Assigned task: Copy the listing word for word from its first line through the line containing "Reading left to", leaving out the pictures.

Records for the exercise:
---+---

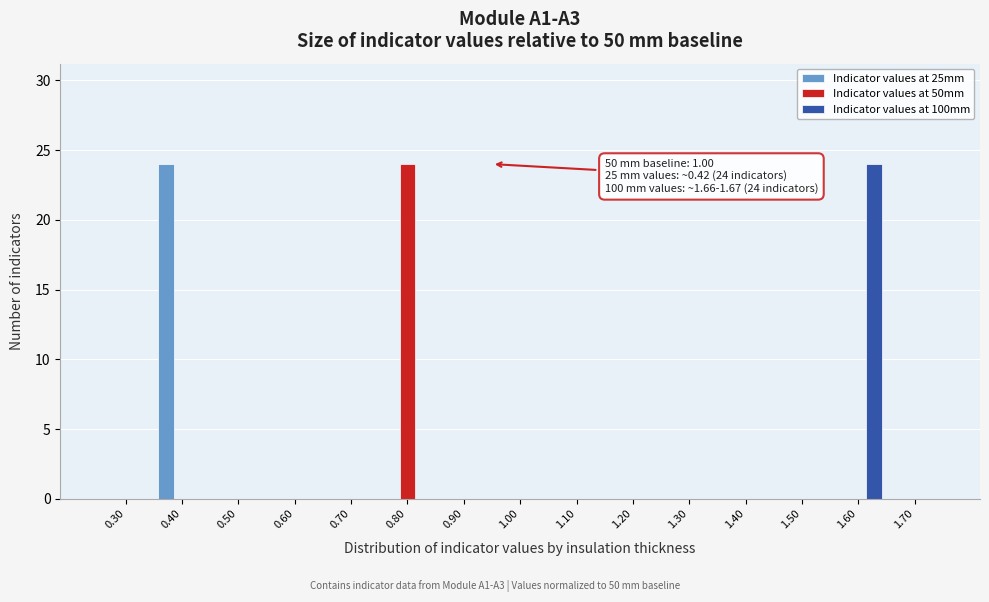

The Indicator values at 25mm series shows 11 at 0.90. True or false?

False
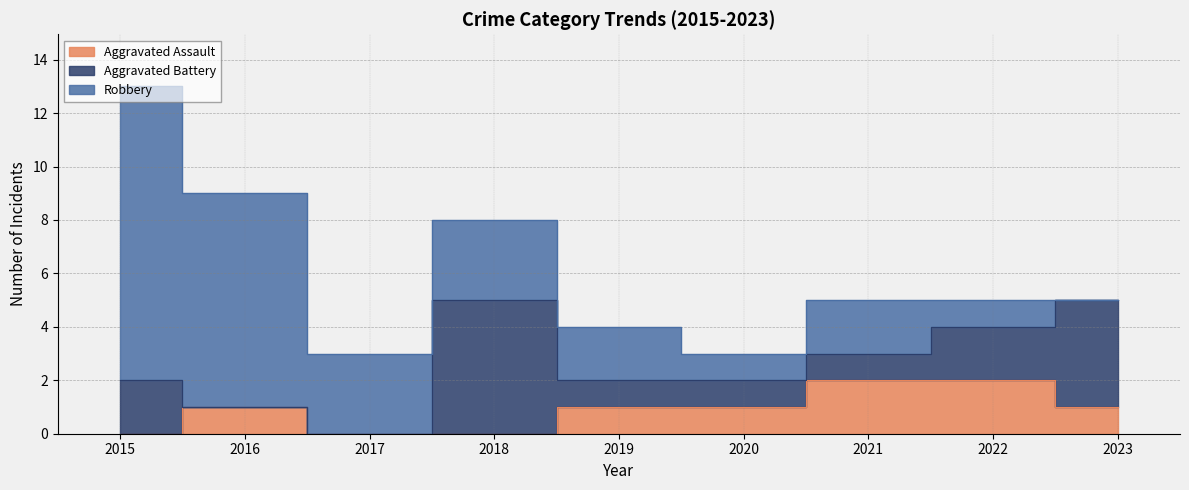

Where is the first local maximum for Aggravated Battery?

2018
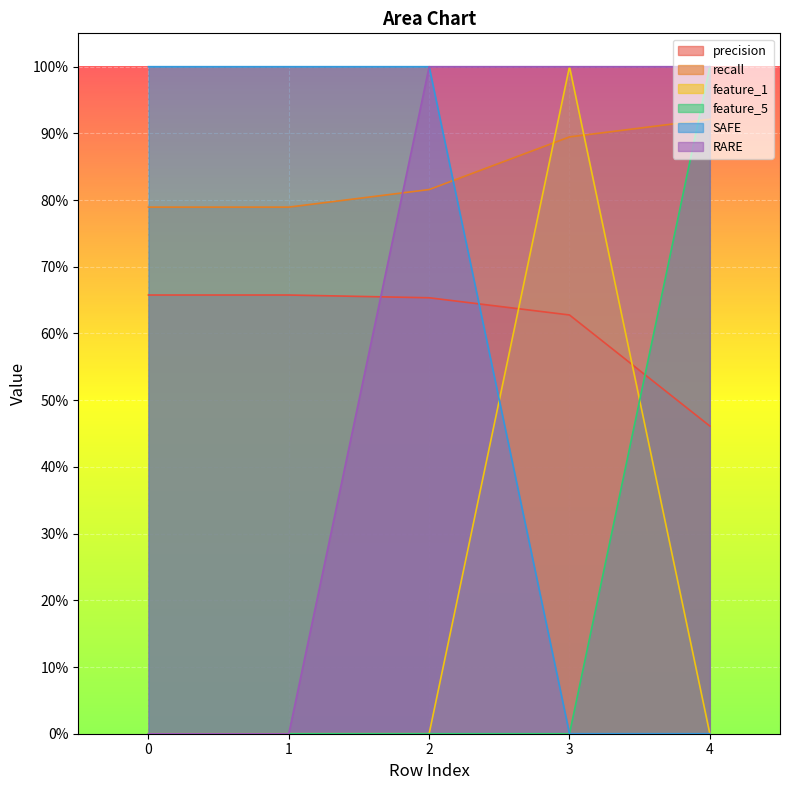

Reading left to right, extract all data points from this chart.

precision: 0=0.7	1=0.7	2=0.7	3=0.6	4=0.5
recall: 0=0.8	1=0.8	2=0.8	3=0.9	4=0.9
feature_1: 0=0.0	1=0.0	2=0.0	3=1.0	4=0.0
feature_5: 0=0.0	1=0.0	2=0.0	3=0.0	4=1.0
SAFE: 0=1.0	1=1.0	2=1.0	3=0.0	4=0.0
RARE: 0=0.0	1=0.0	2=1.0	3=1.0	4=1.0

---+---

Task output:
The Indicator values at 25mm series shows 11 at 0.90. True or false?

False

Where is the first local maximum for Aggravated Battery?

2018

Reading left to right, extract all data points from this chart.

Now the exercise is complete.